- _WORK TO COMPLETE_
Please rewrite the rows below, replacing "Statusleiste" with "Menüleiste" and leaving everything else unchanged. Leave out the pictures.

- _PROVIDED ENTRIES_
===============
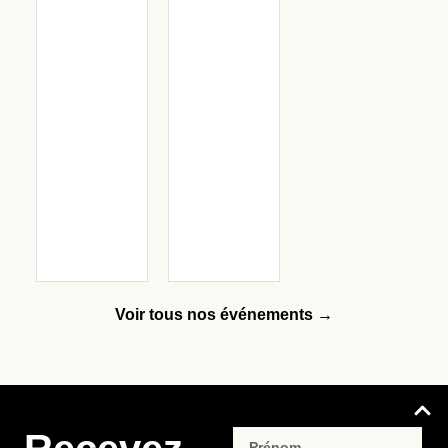
Voir tous nos événements →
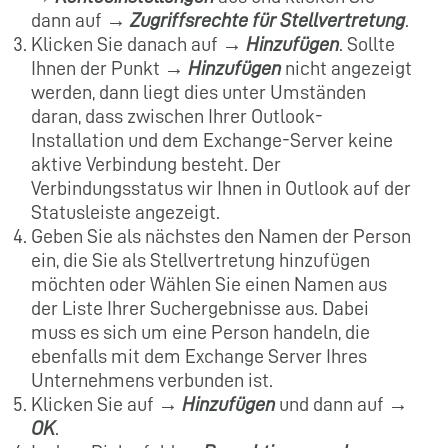
dann auf →
Zugriffsrechte für Stellvertretung
.
Klicken Sie danach auf →
Hinzufügen
. Sollte
Ihnen der Punkt →
Hinzufügen
nicht angezeigt
werden, dann liegt dies unter Umständen
daran, dass zwischen Ihrer Outlook-
Installation und dem Exchange-Server keine
aktive Verbindung besteht. Der
Verbindungsstatus wir Ihnen in Outlook auf der
Statusleiste angezeigt.
Geben Sie als nächstes den Namen der Person
ein, die Sie als Stellvertretung hinzufügen
möchten oder Wählen Sie einen Namen aus
der Liste Ihrer Suchergebnisse aus. Dabei
muss es sich um eine Person handeln, die
ebenfalls mit dem Exchange Server Ihres
Unternehmens verbunden ist.
Klicken Sie auf →
Hinzufügen
und dann auf →
OK
.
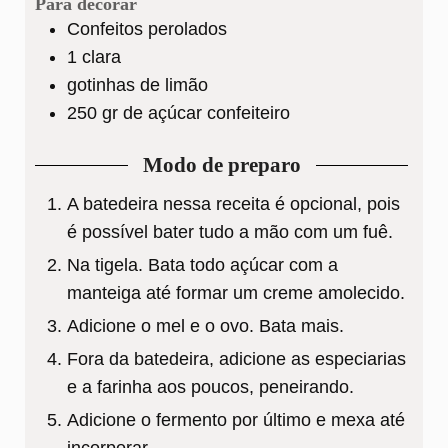
Para decorar
Confeitos perolados
1
clara
gotinhas de limão
250
gr
de açúcar confeiteiro
Modo de preparo
A batedeira nessa receita é opcional, pois
é possível bater tudo a mão com um fuê.
Na tigela. Bata todo açúcar com a
manteiga até formar um creme amolecido.
Adicione o mel e o ovo. Bata mais.
Fora da batedeira, adicione as especiarias
e a farinha aos poucos, peneirando.
Adicione o fermento por último e mexa até
incorporar.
===============
- _SOLUTION TO THIS EXERCISE_
Voir tous nos événements →
dann auf →
Zugriffsrechte für Stellvertretung
.
Klicken Sie danach auf →
Hinzufügen
. Sollte
Ihnen der Punkt →
Hinzufügen
nicht angezeigt
werden, dann liegt dies unter Umständen
daran, dass zwischen Ihrer Outlook-
Installation und dem Exchange-Server keine
aktive Verbindung besteht. Der
Verbindungsstatus wir Ihnen in Outlook auf der
Menüleiste angezeigt.
Geben Sie als nächstes den Namen der Person
ein, die Sie als Stellvertretung hinzufügen
möchten oder Wählen Sie einen Namen aus
der Liste Ihrer Suchergebnisse aus. Dabei
muss es sich um eine Person handeln, die
ebenfalls mit dem Exchange Server Ihres
Unternehmens verbunden ist.
Klicken Sie auf →
Hinzufügen
und dann auf →
OK
.
Para decorar
Confeitos perolados
1
clara
gotinhas de limão
250
gr
de açúcar confeiteiro
Modo de preparo
A batedeira nessa receita é opcional, pois
é possível bater tudo a mão com um fuê.
Na tigela. Bata todo açúcar com a
manteiga até formar um creme amolecido.
Adicione o mel e o ovo. Bata mais.
Fora da batedeira, adicione as especiarias
e a farinha aos poucos, peneirando.
Adicione o fermento por último e mexa até
incorporar.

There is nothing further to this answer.